An der Hauseingangstür eines Mehrfamilienhauses in Zürich hing dieser Brief.zVg
Beim Eingang eines Mehrfamilienhauses in Zürich hatte ein Postler kürzlich eine Nachricht "an das kleine Kind mit der blauen Jacke" hinterlassen.

An der Eingangstür eines Mehrfamilienhauses im Zürcher Kreis 6 hing kürzlich ein Schreiben. Adressiert war der handschriftlich verfasste Brief an ein Kind.
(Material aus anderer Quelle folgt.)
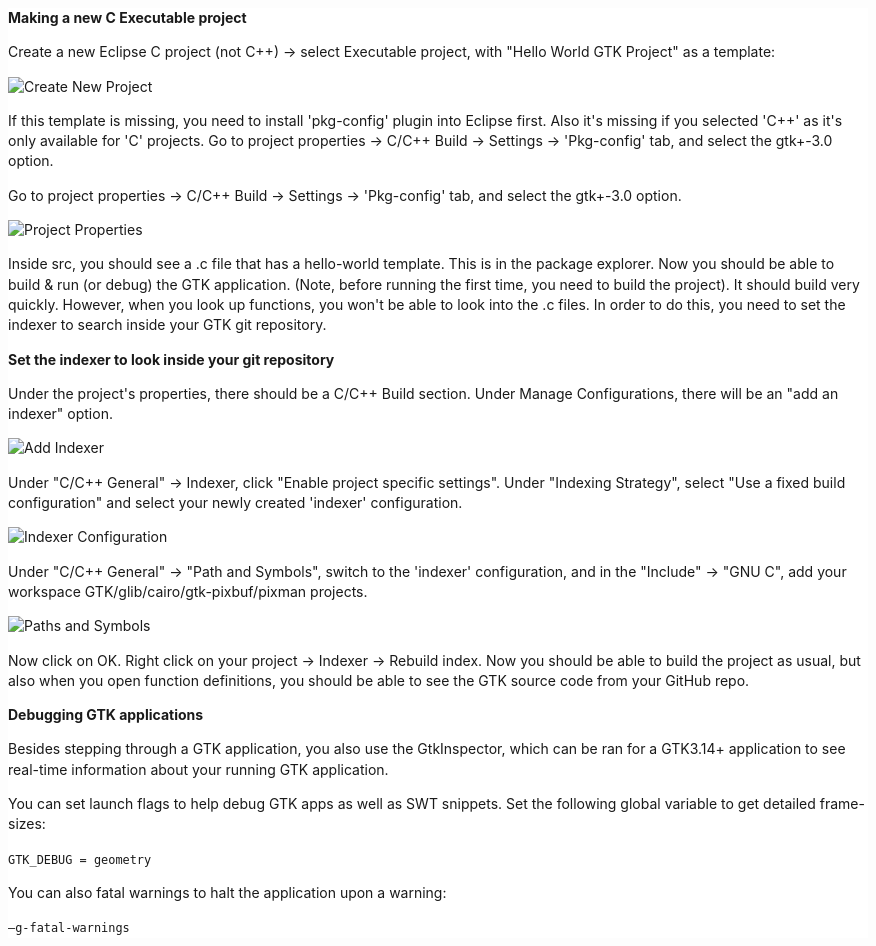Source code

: **Making a new C Executable project**

Create a new Eclipse C project (not C++) -> select Executable project, with "Hello World GTK Project" as a template:

![Create New Project](https://wiki.eclipse.org/images/1/1a/Create_new_project.png)

If this template is missing, you need to install 'pkg-config' plugin into Eclipse first. Also it's missing if you selected 'C++' as it's only available for 'C' projects. Go to project properties -> C/C++ Build -> Settings -> 'Pkg-config' tab, and select the gtk+-3.0 option.

Go to project properties -> C/C++ Build -> Settings -> 'Pkg-config' tab, and select the gtk+-3.0 option.

![Project Properties](https://wiki.eclipse.org/images/5/57/Project_properties.png)

Inside src, you should see a .c file that has a hello-world template. This is in the package explorer. Now you should be able to build & run (or debug) the GTK application. (Note, before running the first time, you need to build the project). It should build very quickly. However, when you look up functions, you won't be able to look into the .c files. In order to do this, you need to set the indexer to search inside your GTK git repository.

**Set the indexer to look inside your git repository**

Under the project's properties, there should be a C/C++ Build section. Under Manage Configurations, there will be an "add an indexer" option.

![Add Indexer](https://wiki.eclipse.org/images/a/a6/Add_indexer.png)


Under "C/C++ General" -> Indexer, click "Enable project specific settings". Under "Indexing Strategy", select "Use a fixed build configuration" and select your newly created 'indexer' configuration.

![Indexer Configuration](https://wiki.eclipse.org/images/2/28/Indexer_configuration.png)


Under "C/C++ General" -> "Path and Symbols", switch to the 'indexer' configuration, and in the "Include" -> "GNU C", add your workspace GTK/glib/cairo/gtk-pixbuf/pixman projects.

![Paths and Symbols](https://wiki.eclipse.org/images/b/b3/Paths_and_symbols.png)

Now click on OK. Right click on your project -> Indexer -> Rebuild index. Now you should be able to build the project as usual, but also when you open function definitions, you should be able to see the GTK source code from your GitHub repo.

**Debugging GTK applications**

Besides stepping through a GTK application, you also use the GtkInspector, which can be ran for a GTK3.14+ application to see real-time information about your running GTK application.

You can set launch flags to help debug GTK apps as well as SWT snippets. Set the following global variable to get detailed frame-sizes:

    GTK_DEBUG = geometry

You can also fatal warnings to halt the application upon a warning:
  
    –g-fatal-warnings
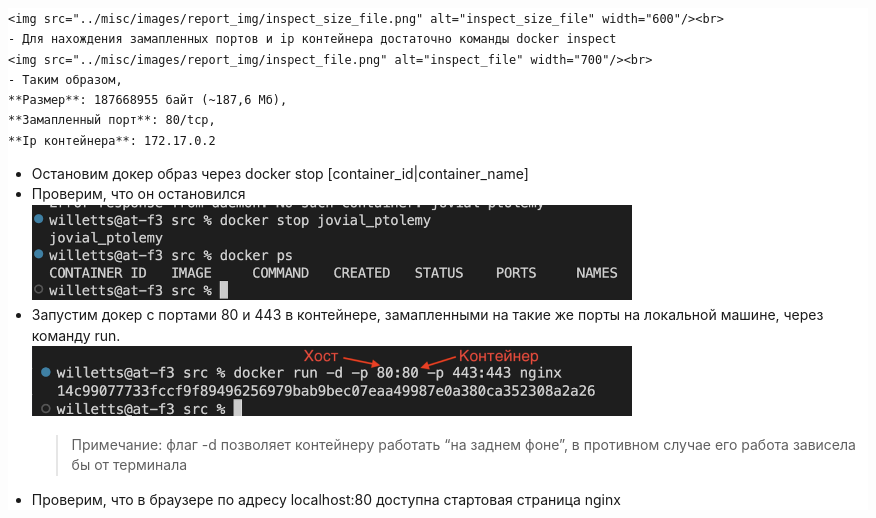     <img src="../misc/images/report_img/inspect_size_file.png" alt="inspect_size_file" width="600"/><br>  
    - Для нахождения замапленных портов и ip контейнера достаточно команды docker inspect    
    <img src="../misc/images/report_img/inspect_file.png" alt="inspect_file" width="700"/><br>  
    - Таким образом,  
    **Размер**: 187668955 байт (~187,6 Мб),  
    **Замапленный порт**: 80/tcp,  
    **Ip контейнера**: 172.17.0.2
- Остановим докер образ через docker stop [container_id|container_name]  
- Проверим, что он остановился  
<img src="../misc/images/report_img/docker_stop.png" alt="docker_stop" width="600"/><br>  
- Запустим докер с портами 80 и 443 в контейнере, замапленными на такие же порты на локальной машине, через команду run.  
  <img src="../misc/images/report_img/map_to_host_ports.png" alt="map_to_host_ports" width="600"/><br>  
  > Примечание: флаг -d позволяет контейнеру работать “на заднем фоне”, в противном случае его работа зависела бы от терминала
- Проверим, что в браузере по адресу localhost:80 доступна стартовая страница nginx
Unterschrieben hatte der Postbote. Auf dem Zettel steht: "An das kleine Kind mit der blauen Jacke, das bestimmt hier wohnt. Du hast mich mit einem Schneeball getroffen."
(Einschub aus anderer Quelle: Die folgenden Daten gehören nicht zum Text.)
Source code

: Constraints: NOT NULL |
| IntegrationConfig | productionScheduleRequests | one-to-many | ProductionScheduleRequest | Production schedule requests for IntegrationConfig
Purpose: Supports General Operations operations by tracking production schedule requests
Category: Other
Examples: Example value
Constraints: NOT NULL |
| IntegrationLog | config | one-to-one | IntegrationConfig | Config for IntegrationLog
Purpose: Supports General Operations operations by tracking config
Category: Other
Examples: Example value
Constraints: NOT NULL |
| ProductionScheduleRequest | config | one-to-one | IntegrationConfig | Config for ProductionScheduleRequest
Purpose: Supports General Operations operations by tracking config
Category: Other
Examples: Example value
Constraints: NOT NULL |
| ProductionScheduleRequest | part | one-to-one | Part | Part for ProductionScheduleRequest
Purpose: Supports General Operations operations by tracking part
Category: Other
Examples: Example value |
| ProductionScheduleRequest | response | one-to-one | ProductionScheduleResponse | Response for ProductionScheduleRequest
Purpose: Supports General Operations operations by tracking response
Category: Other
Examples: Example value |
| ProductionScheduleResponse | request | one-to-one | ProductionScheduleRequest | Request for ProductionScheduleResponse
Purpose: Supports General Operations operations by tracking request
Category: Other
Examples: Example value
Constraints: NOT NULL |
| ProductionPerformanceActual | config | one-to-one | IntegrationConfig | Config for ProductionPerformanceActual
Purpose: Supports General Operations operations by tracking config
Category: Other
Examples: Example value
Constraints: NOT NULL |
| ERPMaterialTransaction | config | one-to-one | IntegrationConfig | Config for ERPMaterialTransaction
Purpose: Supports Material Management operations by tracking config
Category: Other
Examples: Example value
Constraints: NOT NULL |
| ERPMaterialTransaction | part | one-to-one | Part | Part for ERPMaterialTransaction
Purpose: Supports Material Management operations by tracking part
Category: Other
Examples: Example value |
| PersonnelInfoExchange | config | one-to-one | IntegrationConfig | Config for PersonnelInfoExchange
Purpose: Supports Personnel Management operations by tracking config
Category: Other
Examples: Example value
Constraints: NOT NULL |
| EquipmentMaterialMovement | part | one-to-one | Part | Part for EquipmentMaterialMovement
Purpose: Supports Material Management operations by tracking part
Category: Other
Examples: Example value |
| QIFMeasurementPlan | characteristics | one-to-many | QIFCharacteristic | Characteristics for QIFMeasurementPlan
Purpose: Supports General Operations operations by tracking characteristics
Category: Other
Da das Fenster des Fahrzeugs offen war, habe der Schneeball ihn im Gesicht getroffen. "Ich hätte fast einen Unfall gebaut. Vielen Dank, dass du mich erschrocken hast", schreibt der Postler weiter. Er droht: "Da der Weihnachtsmann mein Onkel ist, habe ich ihm gesagt, dass du nächste Weihnachten kein einziges Geschenk bekommst." Mittlerweile ist der Brief nicht mehr da, wie ein Blick vor Ort zeigt.
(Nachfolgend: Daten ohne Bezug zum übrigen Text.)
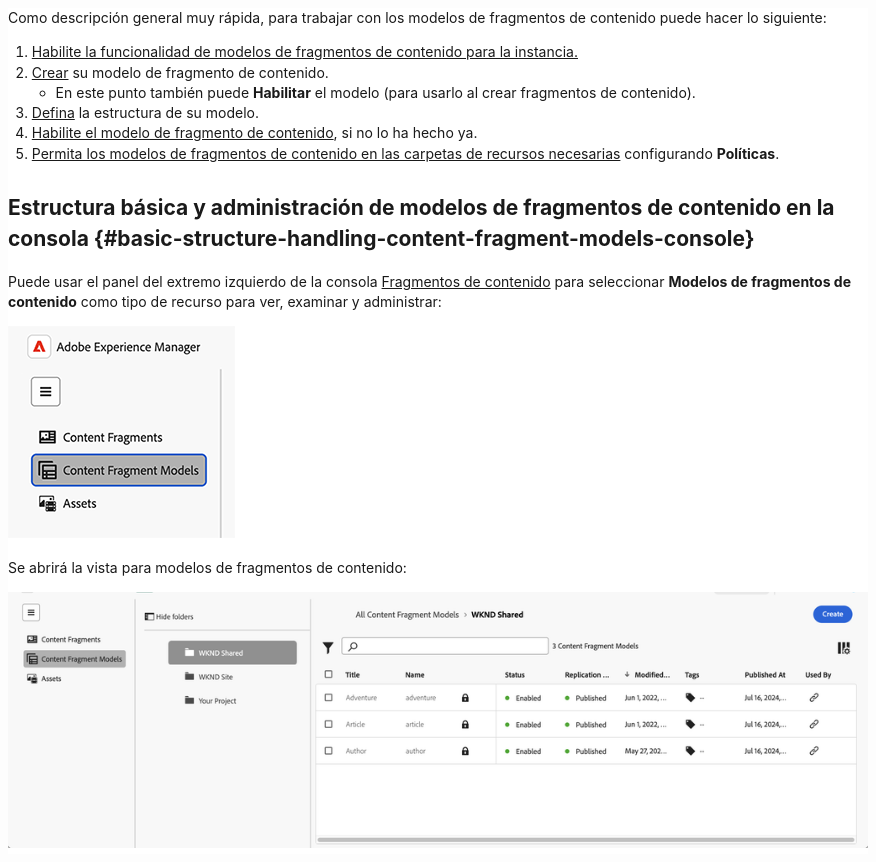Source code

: Como descripción general muy rápida, para trabajar con los modelos de fragmentos de contenido puede hacer lo siguiente:

1. [Habilite la funcionalidad de modelos de fragmentos de contenido para la instancia.](/help/sites-cloud/administering/content-fragments/setup.md)
1. [Crear](#creating-a-content-fragment-model) su modelo de fragmento de contenido.
   * En este punto también puede **Habilitar** el modelo (para usarlo al crear fragmentos de contenido).
1. [Defina](/help/sites-cloud/administering/content-fragments/content-fragment-models.md#defining-your-content-fragment-model) la estructura de su modelo.
1. [Habilite el modelo de fragmento de contenido](#enabling-a-content-fragment-model), si no lo ha hecho ya.
1. [Permita los modelos de fragmentos de contenido en las carpetas de recursos necesarias](#allowing-content-fragment-models-assets-folder) configurando **Políticas**.

## Estructura básica y administración de modelos de fragmentos de contenido en la consola {#basic-structure-handling-content-fragment-models-console}

Puede usar el panel del extremo izquierdo de la consola [Fragmentos de contenido](/help/sites-cloud/administering/content-fragments/overview.md#content-fragments-console) para seleccionar **Modelos de fragmentos de contenido** como tipo de recurso para ver, examinar y administrar:

![Consola de fragmentos de contenido: navegación](/help/sites-cloud/administering/content-fragments/assets/cf-console-models-navigation.png)

Se abrirá la vista para modelos de fragmentos de contenido:

![Consola Fragmentos de contenido: administración de modelos de fragmentos de contenido](assets/cf-managing-content-fragment-models.png)
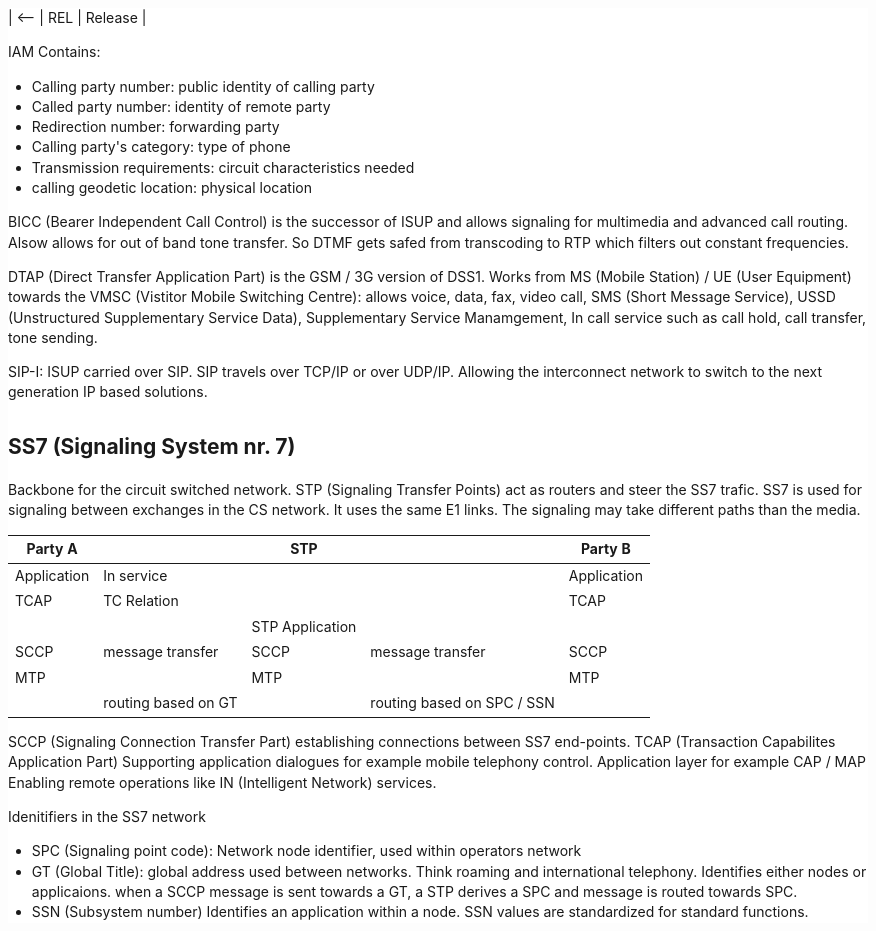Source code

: | <-- | REL | Release |

IAM Contains:
* Calling party number: public identity of calling party
* Called party number: identity of remote party
* Redirection number: forwarding party
* Calling party's category: type of phone
* Transmission requirements: circuit characteristics needed
* calling geodetic location: physical location

BICC (Bearer Independent Call Control) is the successor of ISUP and allows signaling for multimedia and advanced call routing. Alsow allows for out of band tone transfer. So DTMF gets safed from transcoding to RTP which filters out constant frequencies. 

DTAP (Direct Transfer Application Part) is the GSM / 3G version of DSS1. Works from MS (Mobile Station) / UE (User Equipment) towards the VMSC (Vistitor Mobile Switching Centre): allows voice, data, fax, video call, SMS (Short Message Service), USSD (Unstructured Supplementary Service Data), Supplementary Service Manamgement, In call service such as call hold, call transfer, tone sending. 

SIP-I: ISUP carried over SIP. SIP travels over TCP/IP or over UDP/IP. Allowing the interconnect network to switch to the next generation IP based solutions. 


## SS7 (Signaling System nr. 7)

Backbone for the circuit switched network.
STP (Signaling Transfer Points) act as routers and steer the SS7 trafic. 
SS7 is used for signaling between exchanges in the CS network. It uses the same E1 links. The signaling may take different paths than the media. 

|Party A | | STP | | Party B| 
|-|-|-|-|-|
|Application | In service| | | Application| 
|TCAP | TC Relation | | | TCAP |
| | | STP Application| | |
|SCCP | message transfer | SCCP | message transfer| SCCP |
|MTP | | MTP| | MTP |
| | routing based on GT || routing based on SPC / SSN | |

SCCP (Signaling Connection Transfer Part) establishing connections between SS7 end-points. TCAP (Transaction Capabilites Application Part) Supporting application dialogues for example mobile telephony control. Application layer for example CAP / MAP Enabling remote operations like IN (Intelligent Network) services. 

Idenitifiers in the SS7 network 

 * SPC (Signaling point code): Network node identifier, used within operators network
 * GT (Global Title): global address used between networks. Think roaming and international telephony. Identifies either nodes or applicaions. when a SCCP message is sent towards a GT, a STP derives a SPC and message is routed towards SPC.
 * SSN (Subsystem number) Identifies an application within a node. SSN values are standardized for standard functions.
"Der Schluss ist unglücklich formuliert"

Wie es bei der Post auf Anfrage heißt, hat man Kenntnis vom Schreiben. "Um die Kinder auf die Wirkung und Gefährlichkeit ihres Tuns aufmerksam zu machen, hat der Zusteller sie mit einem Aushang im entsprechenden Mehrfamilienhaus aufmerksam gemacht", sagt Sprecher Oliver Flüeler.

Dabei habe er versucht, sie in ihrer Kinderwelt anzusprechen. "Der Postbote hat es gut gemeint." Flüeler sagt aber auch: "Der Schluss mit dem Part zum Weihnachtsmann – das ist heute mit etwas Distanz zum Vorfall auch seine Meinung – ist unglücklich formuliert."